– Daniel Jacuzzi – President, Select Group
State laws and proper ethics require sellers and Realtors® to disclose certain facets of a listing to potential buyers. Disclosures need to include the physical condition of the property, limitations on use of the property, zoning, etc., etc. These “material facts” must be disclosed before a deal can close. In some states though, disclosure laws will also state that other factors need to be recognized, like a death on the property.
For California, a death disclosure is required. It must be revealed if a death occurred within the last three years (AIDS-related deaths excluded). If the status is inquired beyond the three years, then the seller or Realtor® is required to provide a truthful answer. The law is a bit different for the state of Nevada. A death disclosure does not count as “material facts” and so there is no liability for failing to disclose if the property had been privy to a homicide, suicide, or death except when a death was due to the property’s condition. However, the question to ask is “Will your clients be happy if they learn about a death on the property after closing of escrow.”
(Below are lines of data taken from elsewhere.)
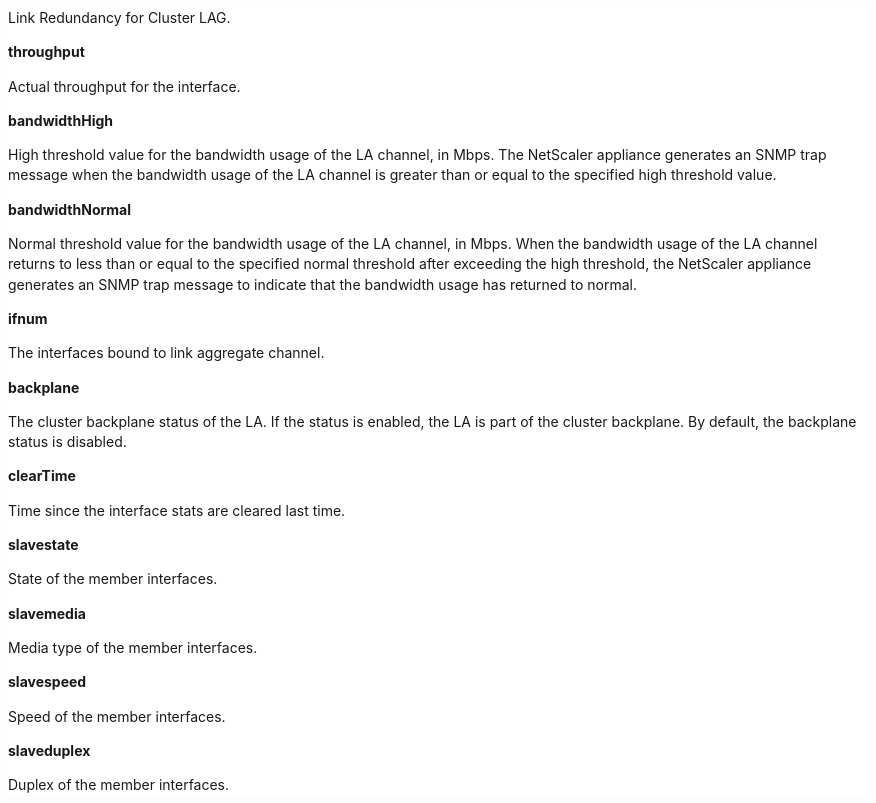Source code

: Link Redundancy for Cluster LAG.



<b>throughput</b>

Actual throughput for the interface.



<b>bandwidthHigh</b>

High threshold value for the bandwidth usage of the LA channel, in Mbps. The NetScaler appliance generates an SNMP trap message when the bandwidth usage of the LA channel is greater than or equal to the specified high threshold value.



<b>bandwidthNormal</b>

Normal threshold value for the bandwidth usage of the LA channel, in Mbps. When the bandwidth usage of the LA channel returns to less than or equal to the specified normal threshold after exceeding the high threshold, the NetScaler appliance generates an SNMP trap message to indicate that the bandwidth usage has returned to normal.



<b>ifnum</b>

The interfaces bound to link aggregate channel.



<b>backplane</b>

The cluster backplane status of the LA. If the status is enabled, the LA is part of the cluster backplane. By default, the backplane status is disabled.



<b>clearTime</b>

Time since the interface stats are cleared last time.



<b>slavestate</b>

State of the member interfaces.



<b>slavemedia</b>

Media type of the member interfaces.



<b>slavespeed</b>

Speed of the member interfaces.



<b>slaveduplex</b>

Duplex of the member interfaces.


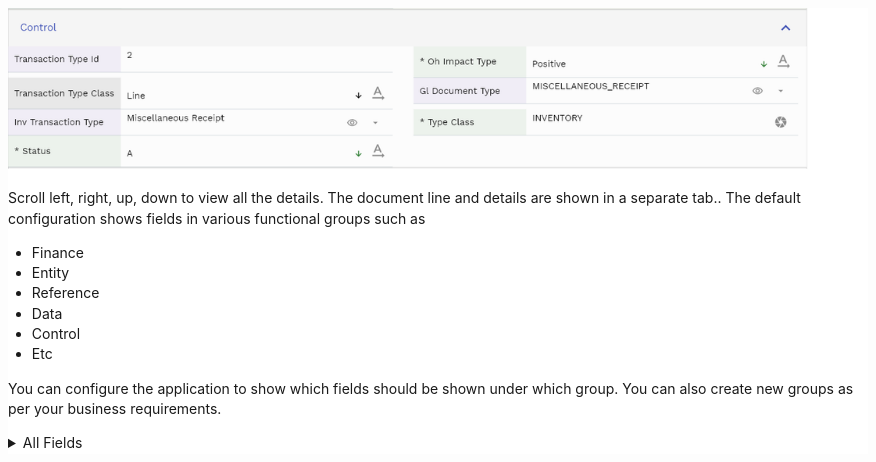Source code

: 
<img src="/images/modules/inv/inv_transaction_type/inv_transaction_type_05.PNG" width="800"/>


Scroll left, right, up, down to view all the details. The document line and details are shown in a separate tab..
The default configuration shows fields in various functional groups such as

- Finance
- Entity
- Reference
- Data
- Control
- Etc  



You can configure the application to show which fields should be shown under which group. You can also create new groups as per your business requirements.



<details><summary>All Fields</summary></details>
The basic rule is “When in doubt, disclose.” A Buyer has the right to know and should be informed of anything that would affect the “Value or Desirability of the property.” In our opinion, this would include a homicide, suicide, or etc. that occurred on the property, and a seller should disclose this information to a Buyer.
When in doubt, it is always best for all involved parties to disclose any information relating to the property. Abiding by NAR’s Code of Ethics is a Realtor’s® number one obligation and providing information upfront to a buyer is always the best option.
I’m in Nevada. What if my client doesn’t want the death disclosed, how do I handle that situation, using the assumption I have had a long discussion with my client and they still say do not disclose.